Fibershed: the Arc of Texture and Color Derived from a Regional Land Base
Presented by Rebecca Burgess Saturday, January 18, 2020, 10 am Koret Auditorium, de Young Museum
Admission: Free for current members of the TAC; $5 for students and members of FAMSF; $10 General Admission. Cash or checks only.
Exploring the agro-ecological and social cultural depth of this strategic geography has become the life’s work of presenter, Rebecca Burgess. In this presentation, Burgess will expand on her personal work to live within the Fibershed that she calls home and will share select agro-cultural narratives from Fibershed landscapes emerging in all corners of the world.
The processes and phases responsible for getting us dressed each day produce more carbon and greenhouse gas emissions than international and maritime shipping combined. The pace of production and consumption has accelerated so quickly since the beginning of the 21st century, that if we look at the global scale of waste streams— one garbage truck of textiles goes into the landfill or incinerator every second.

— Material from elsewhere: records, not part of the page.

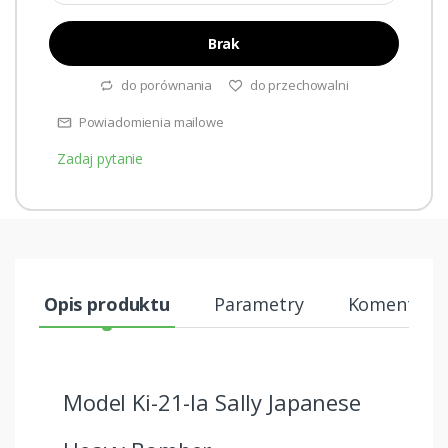
Brak
do porównania
do przechowalni
Powiadomienia mailowe
Zadaj pytanie
Opis produktu
Parametry
Komentarze
Model Ki-21-Ia Sally Japanese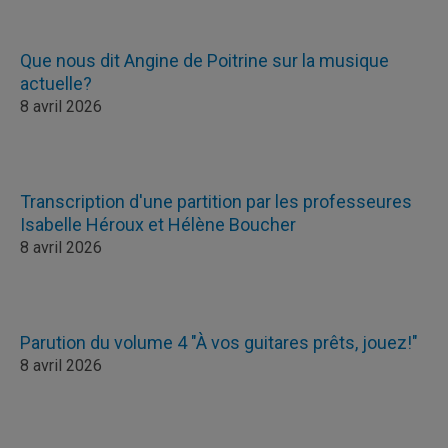
Que nous dit Angine de Poitrine sur la musique
actuelle?
8 avril 2026
Transcription d'une partition par les professeures
Isabelle Héroux et Hélène Boucher
8 avril 2026
Parution du volume 4 "À vos guitares prêts, jouez!"
8 avril 2026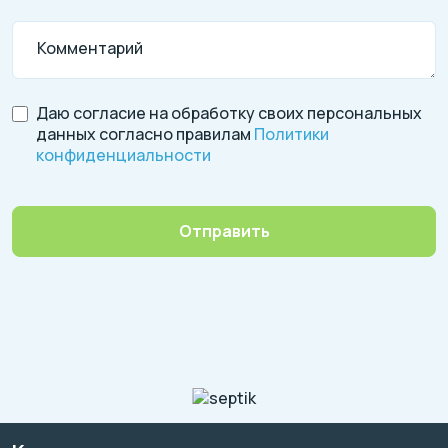
Комментарий
Даю согласие на обработку своих персональных
данных согласно правилам
Политики
конфиденциальности
Отправить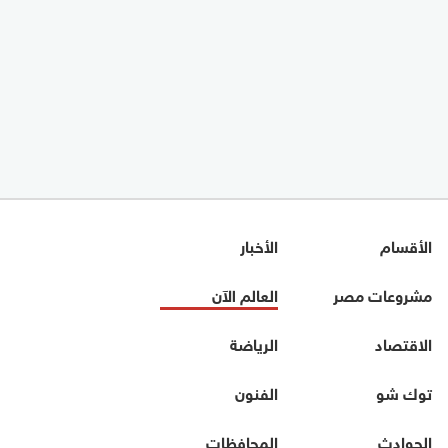
الأقسام
الأخبار
مشروعات مصر
العالم الآن
الاقتصاد
الرياضة
توك شو
الفنون
الحوادث
المحافظات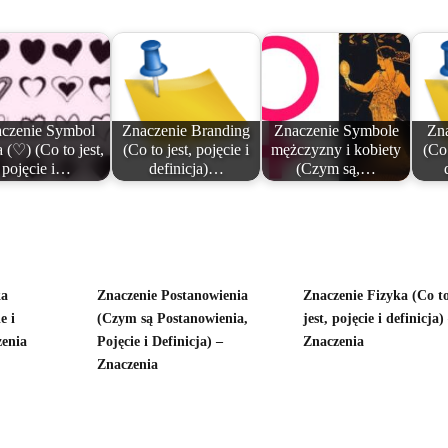
czenie Symbol
Znaczenie Branding
Znaczenie Symbole
Zn
 (♡) (Co to jest,
(Co to jest, pojęcie i
mężczyzny i kobiety
(Co 
pojęcie i…
definicja)…
(Czym są,…
ka
Znaczenie Postanowienia
Znaczenie Fizyka (Co t
e i
(Czym są Postanowienia,
jest, pojęcie i definicja)
zenia
Pojęcie i Definicja) –
Znaczenia
Znaczenia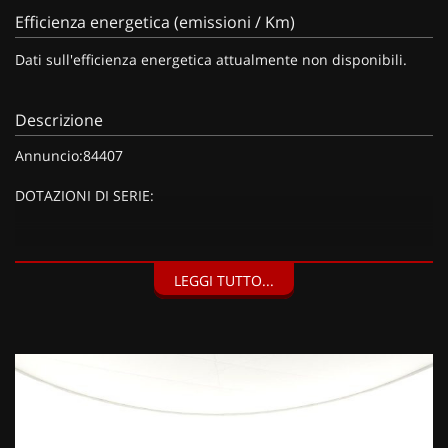
Efficienza energetica (emissioni / Km)
Dati sull'efficienza energetica attualmente non disponibili.
Descrizione
Annuncio:84407
DOTAZIONI DI SERIE:
DOTAZIONI EXTRA:
LEGGI TUTTO...
Kit riparazione pneumatici (Compressore da 12 V) (20 EUR),
Barre al tetto nero brillante (150 EUR), Vernice metallizzata
Grigio Artense (900 EUR),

Our clothes need not come at the cost of human and planetary health and wellbeing. Through the work to both slow down our consumption and simultaneously re-connect to the life giving textile resources within a strategic geography we can begin to re-sensitize our selves to the working landscapes and processes that generate our second skin. The word that has been coined to describe this strategic geography is known as a Fibershed.
Fibersheds are landscapes that produce an arc of color and texture that define the aesthetic foundation of a textile. The concept of ‘sheds’ as applied to material culture is an ancient one—before colonization and then fossil carbon usage were deployed to speed up the movement and concentration of material resources into centralized supply chains—humans had developed well honed and advanced place-based systems for the procurement of food, fiber, flora and fuel.
In North Central California 3.1 million pounds of wool and 250 million pounds of cotton, a smattering of emerging indigo, hemp and flax growers and a host of small mills, felters, knitters, weavers, designers and cut & sewers define the growing and processing of our region’s Fibershed.
Rebecca Burgess is the Executive Director of the 501c3 non-profit organization, Fibershed. The organization’s mission is to develop regional fiber systems that build soil and protect the health of our biosphere.